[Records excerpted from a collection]
########################################
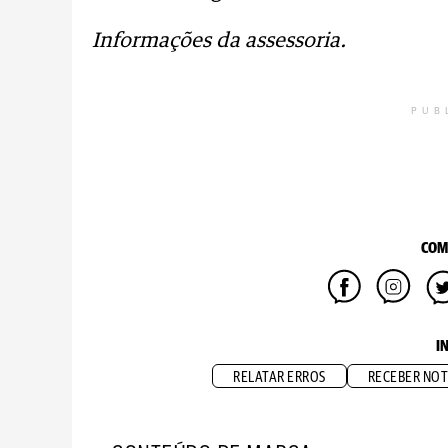
Informações da assessoria.
PUB
COM
I
RELATAR ERROS
RECEBER NOT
########################################
**YOUR INSTRUCTIONS**
Exactly as they stand, the entries must be written out again, pictures excluded.

**ANSWER FOR THIS EXERCISE**
Informações da assessoria.
PUB
COM
I
RELATAR ERROS
RECEBER NOT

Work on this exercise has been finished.